_SELECTED EXTRACT_:
+---+

# Puppy food bag feeding directions



## Bender (Dec 30, 2008)

KaMu said:


> Hello
> 
> Curious, maybe Im just being dense here but on our bag of Fromm puppy food the feeding chart says, for Roxy's age, the daily requirement is 1 1/4 to 1 1/2 cups.
> I feed this amount 3x per day, and still she seems hungry. She gets other small treats throughout the day during training) such as cherrios.
> Anyway...Im not over feeding her am I? rereading the food instructions It sounds like their reccommendation is 1 1/2 cup per day, total? Cant be.......


Don't go by the bag. Look at her, if she looks like she's got ribs sticking out, feed more. If you look above her and you can't see where her ribcage ends, or can't easily feel her ribs (should feel like two layers of towel over them, not a comforter), then feed less.

1.5 cups a day might be right for her, might not - my guys all eat different amounts, Storee eats 4-5 pounds of raw a day, while Ticket who isn't much smaller only has one. Bender gets under one pound and she's bigger than both of them.

Lana


----------



## Sophie_Mom (Jan 21, 2009)

+---+

_WORK INSTRUCTION 1_: From the forum thread on puppy feeding amounts, copy the passage from "# Puppy food" to "such as cherrios." word for word.

+---+

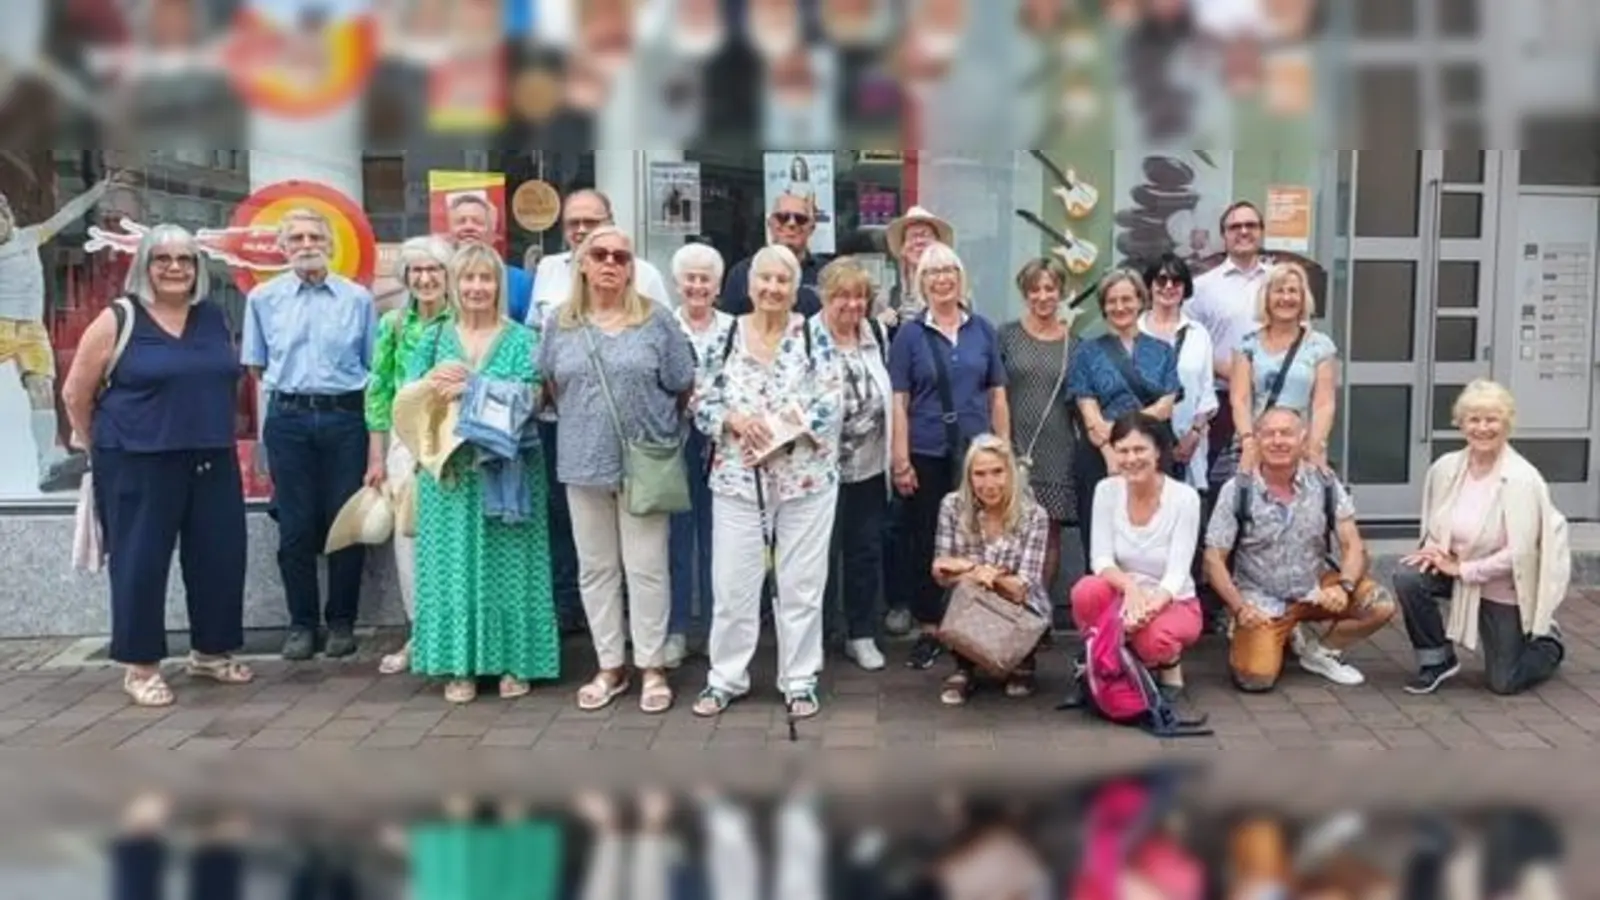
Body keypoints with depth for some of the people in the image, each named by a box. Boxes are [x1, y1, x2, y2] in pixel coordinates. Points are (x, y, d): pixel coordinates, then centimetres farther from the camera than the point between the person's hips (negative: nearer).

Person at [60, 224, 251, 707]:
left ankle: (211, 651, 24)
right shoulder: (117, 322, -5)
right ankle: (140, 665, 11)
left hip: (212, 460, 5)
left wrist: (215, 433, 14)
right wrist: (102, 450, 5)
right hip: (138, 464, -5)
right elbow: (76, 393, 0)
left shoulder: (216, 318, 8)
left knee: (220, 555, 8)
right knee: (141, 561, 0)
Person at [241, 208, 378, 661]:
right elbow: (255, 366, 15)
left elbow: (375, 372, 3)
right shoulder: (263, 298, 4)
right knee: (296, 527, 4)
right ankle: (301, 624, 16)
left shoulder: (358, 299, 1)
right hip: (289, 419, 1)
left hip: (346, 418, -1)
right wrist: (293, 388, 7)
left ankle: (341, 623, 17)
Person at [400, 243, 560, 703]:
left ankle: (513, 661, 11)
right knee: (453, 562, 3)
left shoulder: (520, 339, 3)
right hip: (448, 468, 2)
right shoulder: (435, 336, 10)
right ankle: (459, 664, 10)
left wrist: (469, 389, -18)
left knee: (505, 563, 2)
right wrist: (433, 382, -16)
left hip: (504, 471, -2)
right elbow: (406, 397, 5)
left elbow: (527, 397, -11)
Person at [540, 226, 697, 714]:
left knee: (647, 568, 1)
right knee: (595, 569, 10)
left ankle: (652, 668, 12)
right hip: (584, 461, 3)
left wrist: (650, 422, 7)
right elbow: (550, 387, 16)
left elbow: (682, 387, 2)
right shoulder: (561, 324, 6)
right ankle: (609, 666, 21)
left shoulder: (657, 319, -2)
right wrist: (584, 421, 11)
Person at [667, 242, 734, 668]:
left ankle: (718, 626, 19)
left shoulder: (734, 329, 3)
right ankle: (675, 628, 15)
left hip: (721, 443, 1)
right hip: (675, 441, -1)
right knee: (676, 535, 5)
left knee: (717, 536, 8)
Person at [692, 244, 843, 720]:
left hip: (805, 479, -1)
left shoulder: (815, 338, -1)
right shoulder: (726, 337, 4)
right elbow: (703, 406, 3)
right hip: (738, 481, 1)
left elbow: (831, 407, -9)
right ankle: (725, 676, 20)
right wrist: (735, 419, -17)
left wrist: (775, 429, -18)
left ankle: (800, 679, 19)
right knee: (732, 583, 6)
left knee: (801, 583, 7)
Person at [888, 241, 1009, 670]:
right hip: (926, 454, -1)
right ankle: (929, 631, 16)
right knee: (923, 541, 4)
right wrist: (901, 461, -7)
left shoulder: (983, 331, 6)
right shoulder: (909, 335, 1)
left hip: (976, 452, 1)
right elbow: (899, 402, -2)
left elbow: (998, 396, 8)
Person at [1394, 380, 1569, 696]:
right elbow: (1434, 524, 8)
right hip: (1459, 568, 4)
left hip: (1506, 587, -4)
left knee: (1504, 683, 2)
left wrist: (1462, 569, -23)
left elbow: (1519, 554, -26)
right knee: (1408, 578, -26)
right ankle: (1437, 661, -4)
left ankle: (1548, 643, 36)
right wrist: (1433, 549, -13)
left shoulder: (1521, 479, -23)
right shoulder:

+---+

_WORK INSTRUCTION 2_: Write out the lines of the records from the line with "left elbow: (375, 372, 3)" to the line with "left knee: (505, 563, 2)", both included, character for character.

_OUTPUT 1_:
# Puppy food bag feeding directions



## Bender (Dec 30, 2008)

KaMu said:


> Hello
> 
> Curious, maybe Im just being dense here but on our bag of Fromm puppy food the feeding chart says, for Roxy's age, the daily requirement is 1 1/4 to 1 1/2 cups.
> I feed this amount 3x per day, and still she seems hungry. She gets other small treats throughout the day during training) such as cherrios.

_OUTPUT 2_:
left elbow: (375, 372, 3)
right shoulder: (263, 298, 4)
right knee: (296, 527, 4)
right ankle: (301, 624, 16)
left shoulder: (358, 299, 1)
right hip: (289, 419, 1)
left hip: (346, 418, -1)
right wrist: (293, 388, 7)
left ankle: (341, 623, 17)
Person at [400, 243, 560, 703]:
left ankle: (513, 661, 11)
right knee: (453, 562, 3)
left shoulder: (520, 339, 3)
right hip: (448, 468, 2)
right shoulder: (435, 336, 10)
right ankle: (459, 664, 10)
left wrist: (469, 389, -18)
left knee: (505, 563, 2)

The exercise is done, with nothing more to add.